A massive fire swept across the top of Paris' soaring Notre Dame Cathedral as it was undergoing renovations Monday, collapsing its spire and threatening one of the world's greatest architectural treasures as tourists and Parisians looked on aghast from the streets below.
The French president pledged to rebuild a cathedral that he called "a part of us," and appealed for national and international help to do so. The 12th-century church is home to relics, stained glass and other incalculable works of art and is a leading global tourist attraction, immortalised by Victor Hugo's 1831 novel The Hunchback of Notre Dame.
The Paris prosecutor's office said it was treating the fire as an accident, ruling out arson and possible terror-related motives, at least for now. French media quoted the Paris fire brigade as saying the fire was "potentially linked" to a 6 million-euro (US$6.8 million) renovation project on the church's spire and its 500 tons of wood and 250 tons of lead.
Despite the dramatic image of the flaming cathedral, no-one was killed. One firefighter was injured, among some 400 who struggled against the flames for hours before finally extinguishing them. Firefighters continued working through the night to cool the building and secure the monument, as residual sparks sprinkled down from the gaping hole where the spire used to be.
The blaze started at 6.50pm after it had closed to the public, and spread to one of the cathedral's landmark rectangular towers.
Nearby buildings were evacuated as fears mounted that the structure could collapse.

> LISTED ENTRIES
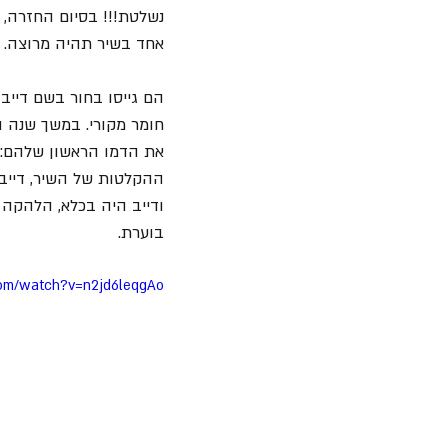
נשלטת!!! בסיום החזרה, ה
אחד בשיר תהיה מרוצה. 
הם גייסו בחור בשם דייב
חומר מקורי. במשך שנה ה
ההקלטות של השיר, דייב 
ודייב היה בכלא, הלהקה 
בוערת.
com/watch?v=n2jd6leqgAo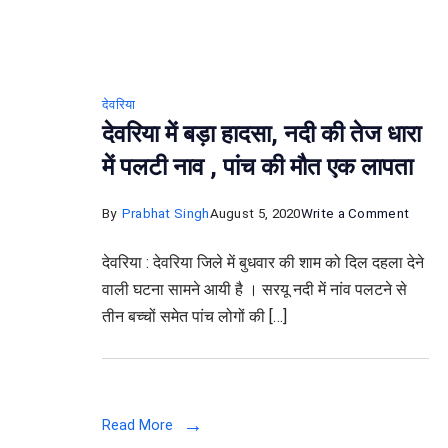
देवरिया
देवरिया में बड़ा हादसा, नदी की तेज धारा
में पलटी नाव , पांच की मौत एक लापता
on
By
Prabhat Singh
August 5, 2020
Write a Comment
देवरिया
देवरिया : देवरिया जिले में बुधवार की शाम को दिल दहला देने
में
वाली घटना सामने आयी है । सरयू नदी में नांव पलटने से
बड़ा
तीन बच्चों समेत पांच लोगों की […]
हादसा,
नदी
की
तेज
Read More
धारा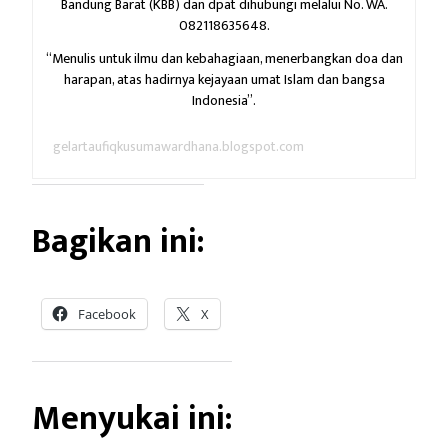
Bandung Barat (KBB) dan dpat dihubungi melalui No. WA.
082118635648.
“Menulis untuk ilmu dan kebahagiaan,
menerbangkan doa dan
harapan,
atas hadirnya kejayaan umat Islam dan bangsa
Indonesia”.
gelartaufiqkusumawardhana.blogspot.com
Bagikan ini:
Facebook
X
Menyukai ini: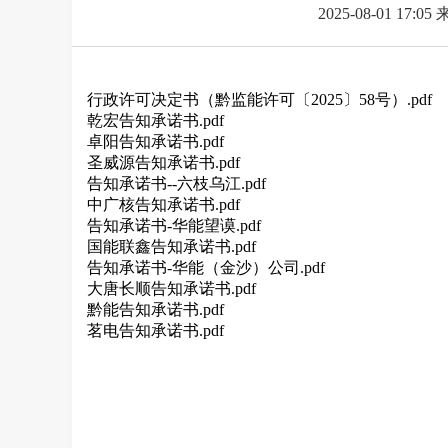
2025-08-01 17:05
行政许可决定书（黔监能许可〔2025〕58号）.pdf
乾宏告知承诺书.pdf
卓阳告知承诺书.pdf
圣威源告知承诺书.pdf
告知承诺书--六枝乌江.pdf
中广核告知承诺书.pdf
告知承诺书-华能望谟.pdf
国能联鑫告知承诺书.pdf
告知承诺书-华能（金沙）公司.pdf
大唐长顺告知承诺书.pdf
黔能告知承诺书.pdf
茗电告知承诺书.pdf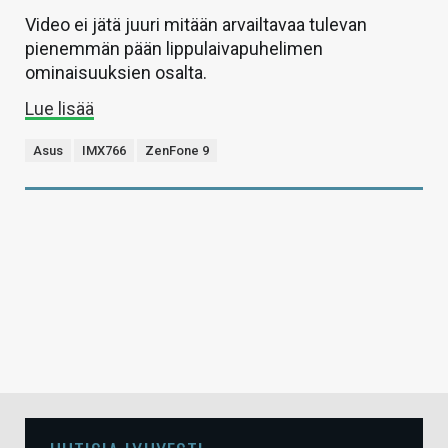
Video ei jätä juuri mitään arvailtavaa tulevan
pienemmän pään lippulaivapuhelimen
ominaisuuksien osalta.
Lue lisää
Asus
IMX766
ZenFone 9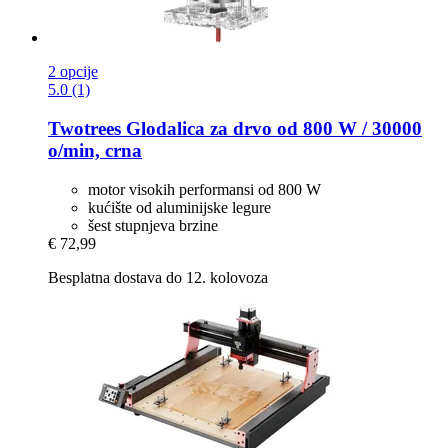
2 opcije
5.0 (1)
Twotrees
Glodalica za drvo od 800 W / 30000
o/min, crna
motor visokih performansi od 800 W
kućište od aluminijske legure
šest stupnjeva brzine
€ 72,99
Besplatna dostava do 12. kolovoza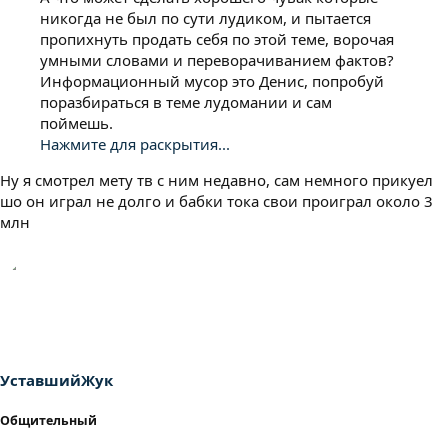
никогда не был по сути лудиком, и пытается
пропихнуть продать себя по этой теме, ворочая
умными словами и переворачиванием фактов?
Информационный мусор это Денис, попробуй
поразбираться в теме лудомании и сам
поймешь.
Нажмите для раскрытия...
Ну я смотрел мету тв с ним недавно, сам немного прикуел
шо он играл не долго и бабки тока свои проиграл около 3
млн
УставшийЖук
Общительный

> WHAT THIS TASK INVOLVES
According to the text about the Notre Dame fire, at what time did the blaze start? The records aren't needed for this.

> RESPONSE AREA
The blaze started at 6.50pm.